Enquanto isso, os riscos frequentemente opacos estão crescendo. A qualidade decrescente de alguns emissores de crédito privado está aparecendo em altas taxas de inadimplência para seus empréstimos alavancados. Outros estão reembalando certos produtos para venda de maneiras que “testam os limites” das salvaguardas de risco.
Algumas grandes empresas estão considerando planos para oferecer crédito privado em fundos negociados em Bolsa abertos ao comércio público diário —como se o público em geral estivesse equipado para avaliar o risco de ativos que precisam relatar resultados uma vez por trimestre, se tanto. A popularização dos mercados privados e os excessos resultantes podem ser mais escrutinados em 2025.
Sem injeção mágica
Os americanos são excepcionais de outra forma, com uma taxa de obesidade adulta que, aos 44%, é a mais alta do mundo desenvolvido.
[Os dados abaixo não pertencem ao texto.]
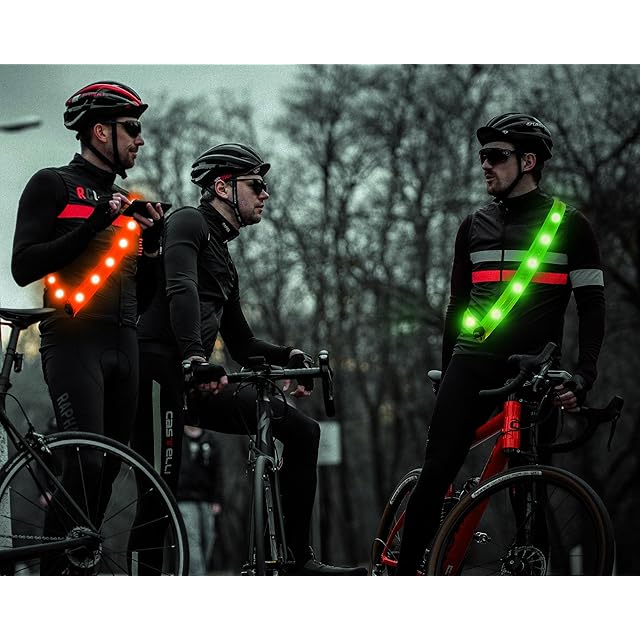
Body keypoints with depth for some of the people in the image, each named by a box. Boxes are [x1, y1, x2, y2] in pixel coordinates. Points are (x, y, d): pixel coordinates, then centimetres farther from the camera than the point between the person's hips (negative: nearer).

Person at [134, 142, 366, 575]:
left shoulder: (224, 258, 27)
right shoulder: (188, 223, -1)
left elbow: (241, 343, 29)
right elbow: (181, 290, -21)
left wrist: (288, 357, 10)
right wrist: (194, 356, -36)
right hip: (162, 369, -9)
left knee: (302, 431, 3)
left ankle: (299, 560, 2)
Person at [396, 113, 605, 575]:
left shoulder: (569, 225, 3)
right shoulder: (474, 227, 15)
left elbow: (592, 306, 1)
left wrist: (584, 376, -10)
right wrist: (448, 376, 17)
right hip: (472, 364, 3)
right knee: (437, 474, -7)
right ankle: (405, 575, -5)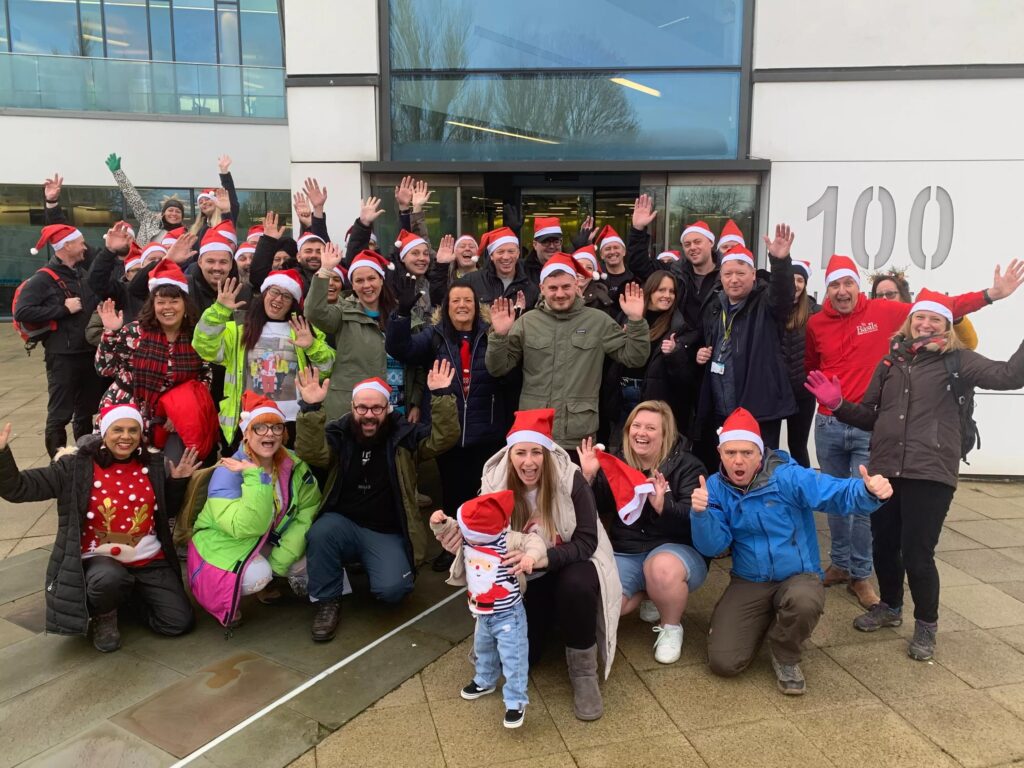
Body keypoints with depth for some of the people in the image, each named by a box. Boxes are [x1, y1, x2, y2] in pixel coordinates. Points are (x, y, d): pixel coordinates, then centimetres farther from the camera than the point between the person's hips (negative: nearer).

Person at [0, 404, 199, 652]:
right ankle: (104, 615, -1)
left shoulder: (154, 465, 2)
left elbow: (167, 512, 15)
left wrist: (178, 482, -2)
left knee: (179, 623, -5)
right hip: (100, 559, -3)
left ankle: (129, 592, 23)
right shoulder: (76, 467, -7)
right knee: (109, 579, -41)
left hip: (150, 561, 4)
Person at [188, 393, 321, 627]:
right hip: (224, 546, -5)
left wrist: (280, 560, -19)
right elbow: (246, 527, -35)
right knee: (258, 575, -32)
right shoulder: (227, 473, -25)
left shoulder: (294, 466, -10)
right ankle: (221, 598, 1)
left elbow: (306, 515, -11)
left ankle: (266, 579, 14)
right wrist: (255, 477, -40)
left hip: (267, 544, 6)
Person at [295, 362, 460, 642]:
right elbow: (310, 454, -21)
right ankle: (328, 601, -8)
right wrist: (312, 408, -34)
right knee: (320, 533, -32)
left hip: (386, 533, -1)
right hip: (343, 524, 1)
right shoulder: (337, 433, -2)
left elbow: (443, 439, -17)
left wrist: (440, 396, -30)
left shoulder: (404, 435, -3)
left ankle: (369, 563, 15)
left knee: (392, 589, -23)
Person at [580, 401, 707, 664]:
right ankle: (648, 595, 12)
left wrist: (663, 506, -34)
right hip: (624, 554, 3)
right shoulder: (616, 463, 5)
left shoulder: (687, 465, -5)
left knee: (662, 568, -39)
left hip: (676, 549, -3)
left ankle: (671, 627, -6)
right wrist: (588, 477, -15)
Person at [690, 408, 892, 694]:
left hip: (798, 577, -2)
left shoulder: (787, 477, -15)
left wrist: (869, 491, -46)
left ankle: (785, 657, -3)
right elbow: (713, 547, -11)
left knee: (803, 602, -40)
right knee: (724, 663, -11)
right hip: (748, 583, 2)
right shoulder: (715, 487, -5)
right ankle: (762, 624, 23)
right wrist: (700, 513, -31)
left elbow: (839, 494, -23)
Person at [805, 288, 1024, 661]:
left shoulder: (957, 360, 2)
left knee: (917, 553, -2)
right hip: (884, 469, 4)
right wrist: (838, 404, -1)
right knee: (883, 545, 13)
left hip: (930, 472, -4)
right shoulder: (890, 362, 13)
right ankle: (889, 606, 39)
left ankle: (926, 625, 22)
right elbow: (870, 416, 15)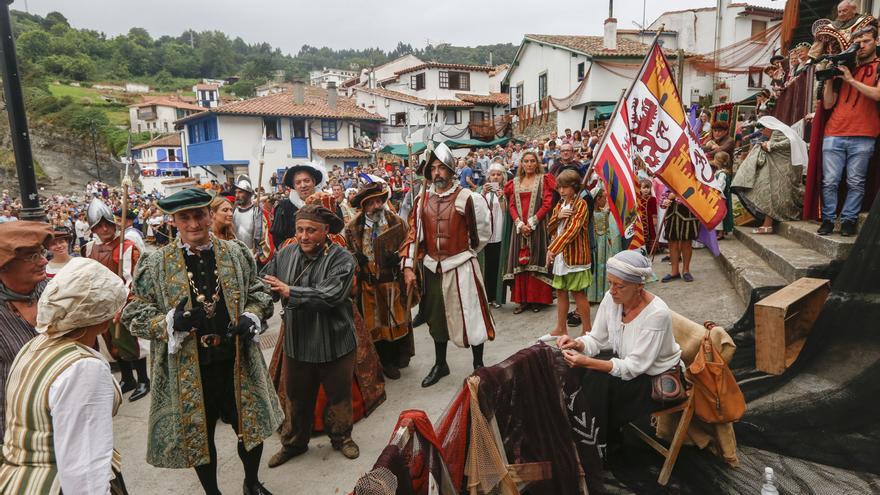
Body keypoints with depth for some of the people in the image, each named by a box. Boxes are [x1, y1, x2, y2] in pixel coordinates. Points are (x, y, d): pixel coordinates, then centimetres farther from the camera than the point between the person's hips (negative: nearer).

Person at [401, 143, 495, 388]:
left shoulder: (467, 198, -10)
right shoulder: (422, 200, 3)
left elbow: (483, 232, 0)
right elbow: (414, 234, 2)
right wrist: (408, 267, -4)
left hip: (461, 268, -4)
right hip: (432, 268, 4)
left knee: (470, 315, 4)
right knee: (436, 317, 16)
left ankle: (478, 364, 24)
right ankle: (440, 364, 34)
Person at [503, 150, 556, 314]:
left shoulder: (543, 179, 4)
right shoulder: (515, 182, 13)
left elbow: (547, 203, -6)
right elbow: (512, 205, 7)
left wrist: (532, 222, -13)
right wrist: (520, 224, -9)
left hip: (537, 227, -3)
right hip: (519, 227, 3)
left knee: (536, 261, -2)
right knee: (520, 262, 1)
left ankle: (537, 299, 5)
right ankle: (523, 299, 5)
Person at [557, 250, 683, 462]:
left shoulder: (657, 314, -29)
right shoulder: (612, 298, -11)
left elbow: (634, 367, -27)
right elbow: (597, 339, -1)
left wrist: (586, 362, -36)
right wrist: (577, 344, -24)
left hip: (660, 379, -6)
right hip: (626, 364, 6)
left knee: (599, 383, -26)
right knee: (589, 379, -18)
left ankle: (598, 448, -4)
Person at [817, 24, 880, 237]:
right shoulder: (844, 68, 19)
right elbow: (828, 104, 15)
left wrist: (850, 79, -7)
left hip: (863, 137, -2)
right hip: (834, 134, 3)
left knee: (855, 183, -1)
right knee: (829, 181, -2)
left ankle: (849, 219, 6)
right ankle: (828, 219, 6)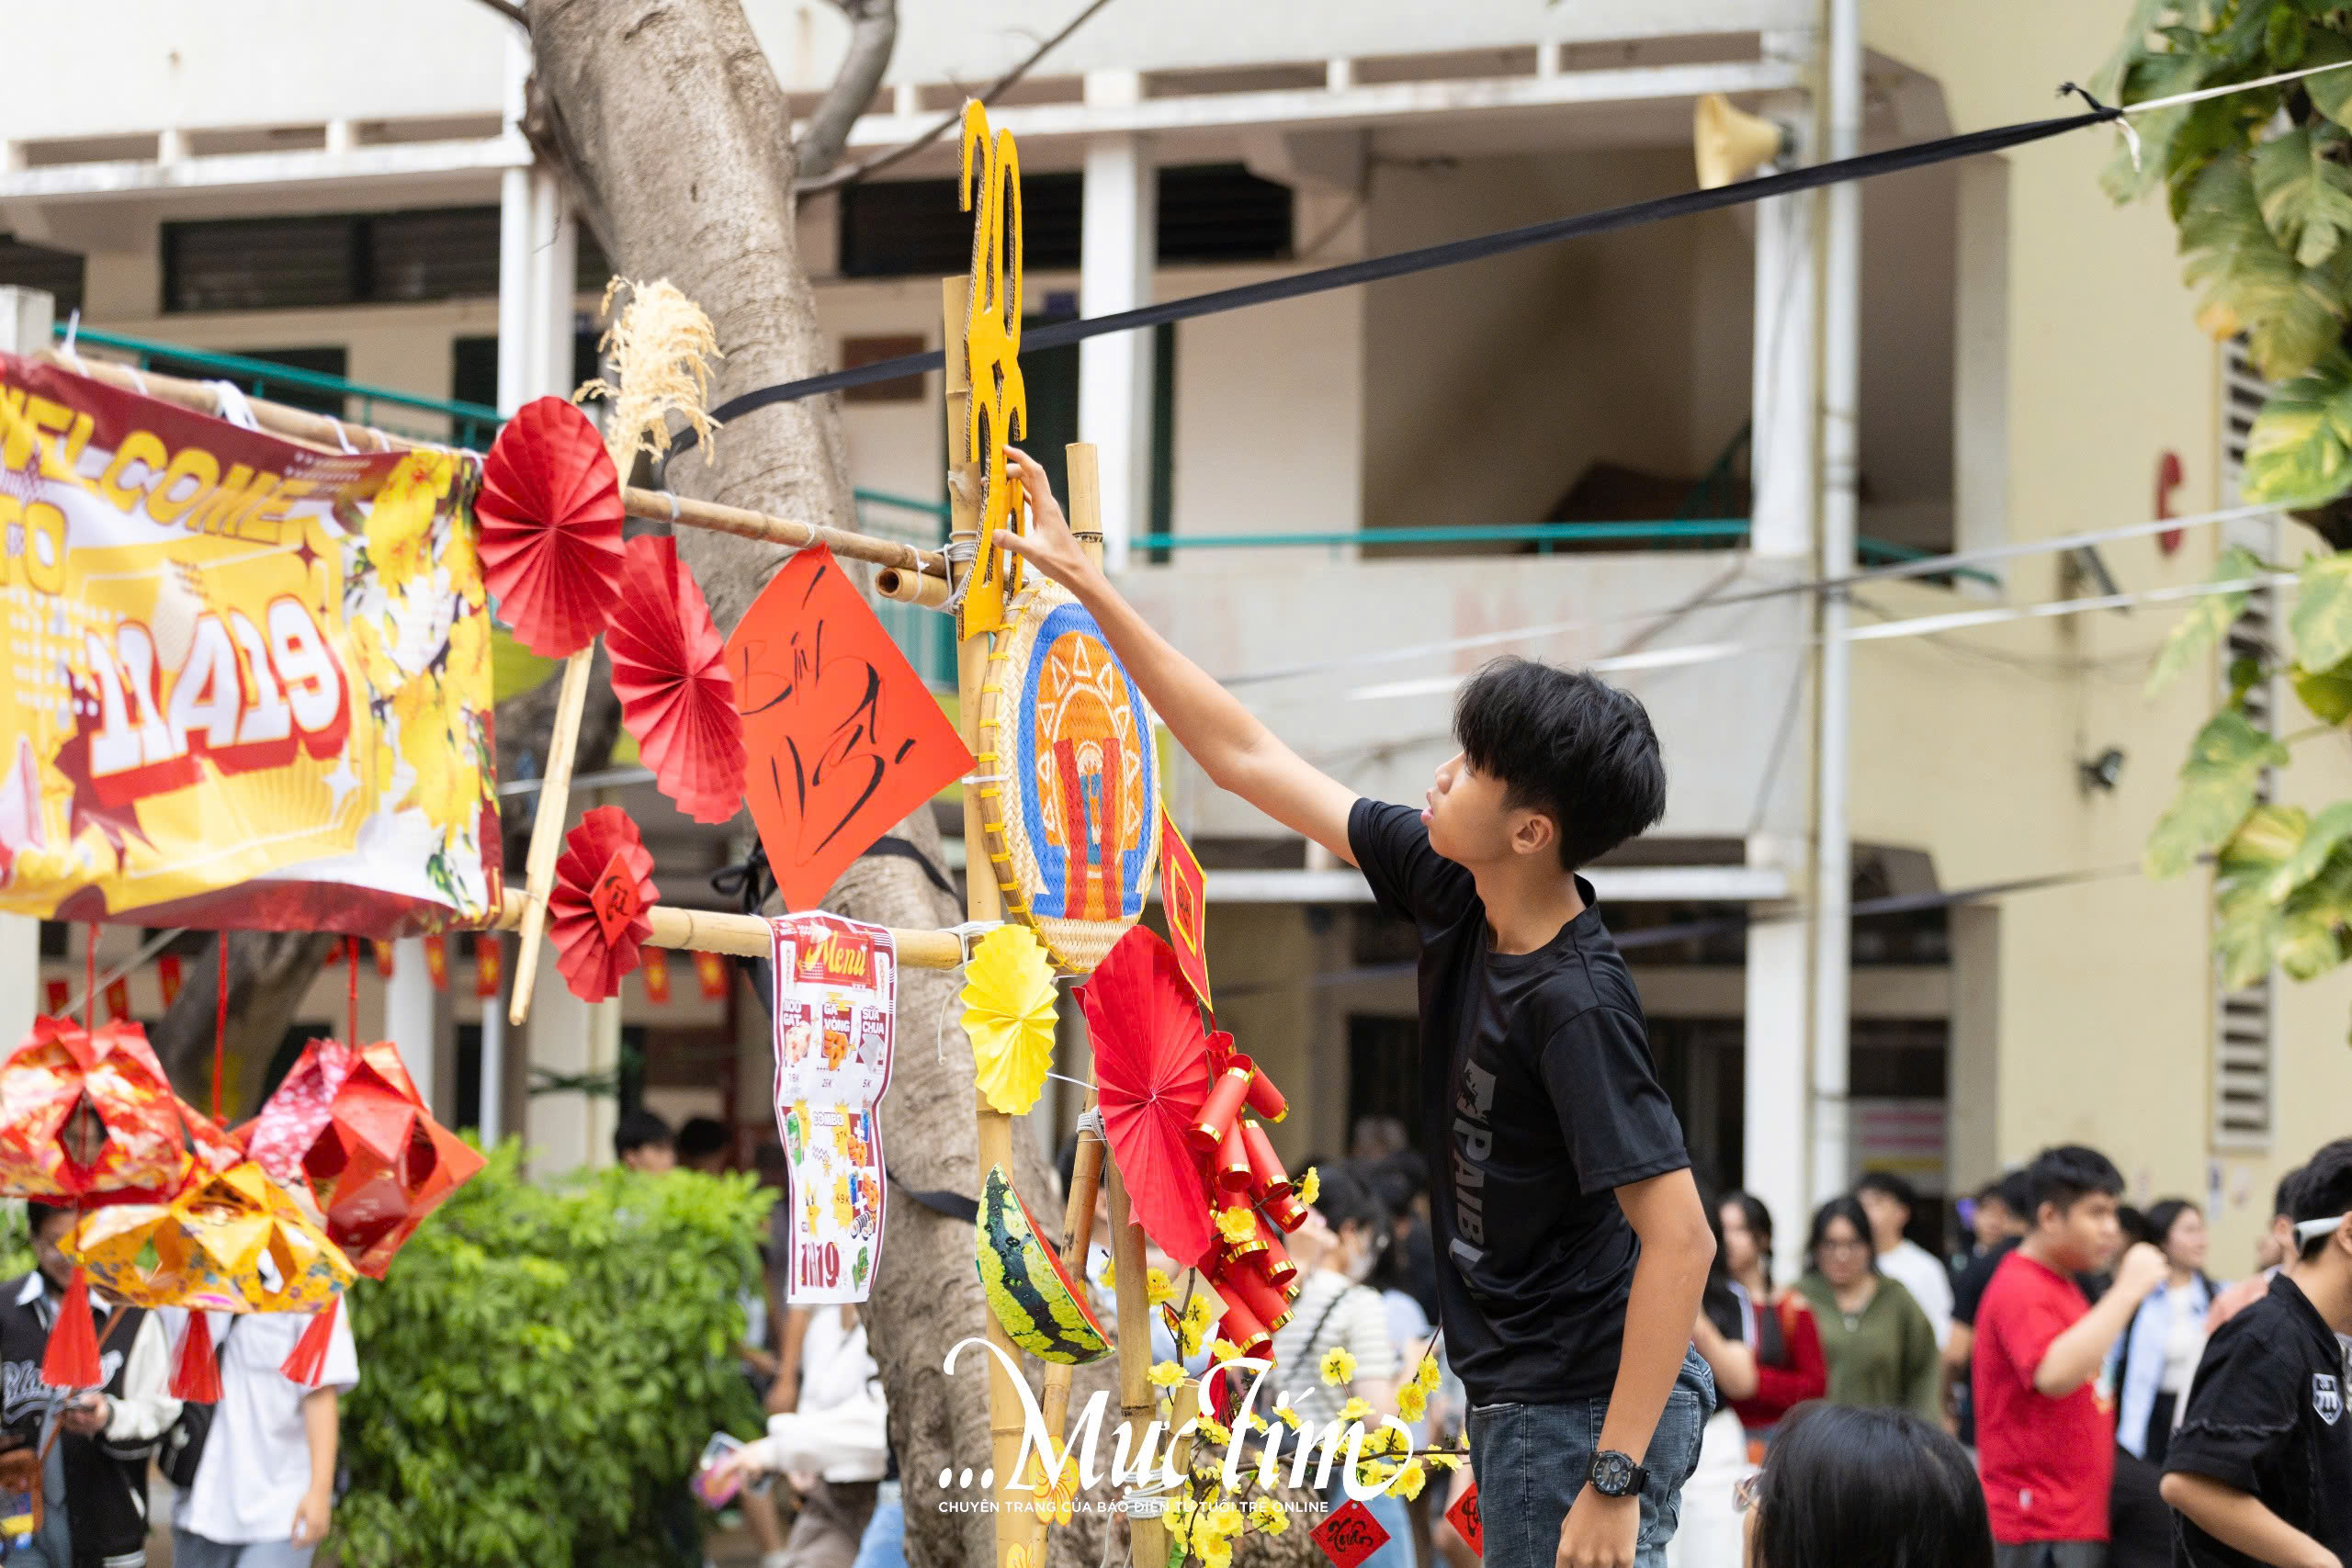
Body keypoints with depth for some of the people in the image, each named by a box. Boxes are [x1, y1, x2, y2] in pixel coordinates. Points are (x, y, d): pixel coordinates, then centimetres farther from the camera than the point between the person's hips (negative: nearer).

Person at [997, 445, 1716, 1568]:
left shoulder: (1575, 1003, -23)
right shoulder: (1450, 893, 1)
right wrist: (1083, 581, 9)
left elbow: (1679, 1235, -26)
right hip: (1520, 1400, 9)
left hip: (1586, 1411, -9)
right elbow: (1245, 759, 9)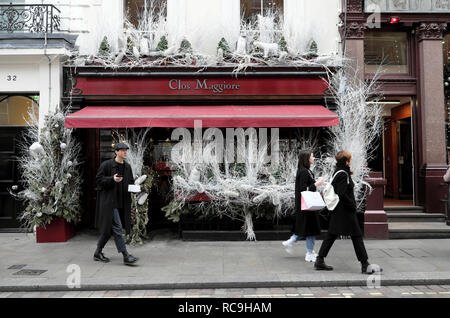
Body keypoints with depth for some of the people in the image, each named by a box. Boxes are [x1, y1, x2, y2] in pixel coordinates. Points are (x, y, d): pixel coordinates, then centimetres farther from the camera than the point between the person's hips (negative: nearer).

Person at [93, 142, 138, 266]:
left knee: (108, 228, 14)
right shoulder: (106, 165, -7)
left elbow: (130, 182, 20)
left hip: (122, 202, 7)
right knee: (117, 228, -9)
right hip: (109, 201, -7)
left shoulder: (127, 166, 12)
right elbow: (98, 179, -7)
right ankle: (125, 256, -7)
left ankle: (98, 253, 28)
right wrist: (112, 179, -21)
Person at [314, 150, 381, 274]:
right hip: (345, 211, -10)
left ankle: (320, 261, 16)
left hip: (337, 210, 10)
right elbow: (341, 194, -23)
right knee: (357, 236, 0)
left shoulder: (338, 172, 11)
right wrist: (352, 205, -13)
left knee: (331, 235, 12)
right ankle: (365, 265, 7)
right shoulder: (343, 174, -18)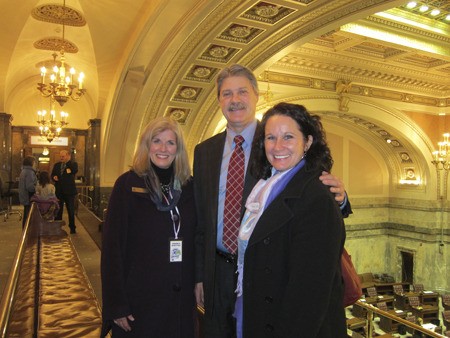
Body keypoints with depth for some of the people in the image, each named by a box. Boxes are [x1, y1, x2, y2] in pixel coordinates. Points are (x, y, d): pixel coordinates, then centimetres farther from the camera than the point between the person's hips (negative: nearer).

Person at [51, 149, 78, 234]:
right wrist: (54, 177, -7)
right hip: (59, 191, 3)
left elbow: (75, 171, -21)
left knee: (71, 211, 6)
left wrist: (69, 161, -17)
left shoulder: (73, 164, -1)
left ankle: (72, 228, 16)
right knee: (58, 210, 9)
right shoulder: (56, 165, 12)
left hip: (69, 191, -3)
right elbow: (52, 174, 16)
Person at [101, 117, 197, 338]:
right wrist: (116, 304, -11)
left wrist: (198, 281, 2)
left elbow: (195, 241, 7)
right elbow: (112, 246, -9)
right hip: (138, 299, -3)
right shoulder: (128, 184, -8)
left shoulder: (188, 186, 2)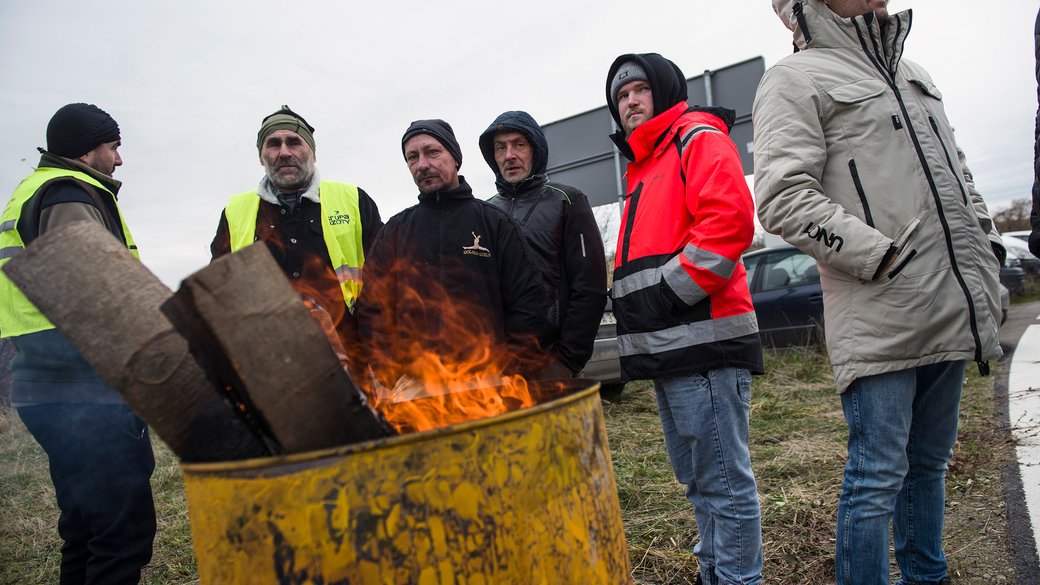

Portanto, não é surpresa que a TV americana esteja cheia de anúncios para a relativamente nova classe de medicamentos para perda de peso “GLP-1”, sugerindo que oferecem um caminho fácil e promissor para a perda de peso.
No mês passado, surgiu um novo estudo detectando uma pequena queda na taxa de obesidade nos EUA. Seus autores sugeriram que essa mudança inesperada pode ser explicada em grande parte por medicamentos GLP-1 como o Ozempic, o que provavelmente gerará ainda mais burburinho em torno desses remédios para perda de peso extremamente populares.
No entanto, no crescente corpo de pesquisa sobre GLP-1, nem todas as notícias são tão animadoras. Uma vez que as pessoas param as injeções, muitos dos quilos voltam. Ao suprimir o apetite, esses tratamentos também podem destruir músculos, paralisar o estômago e prejudicar a visão. A rápida perda de gordura pode deixar a pele flácida em lugares visivelmente embaraçosos, razão pela qual as buscas na internet por “bumbum de Ozempic” e “pernas de Ozempic” estão aumentando constantemente.
Sem dúvida, esses medicamentos têm alguns benefícios úteis, e os contrários não são médicos. Eles sabem, no entanto, que o que parece bom demais para ser verdade provavelmente é. E como uma solução rápida para a obesidade, isso pode acabar sendo apenas mais uma moda passageira de dieta.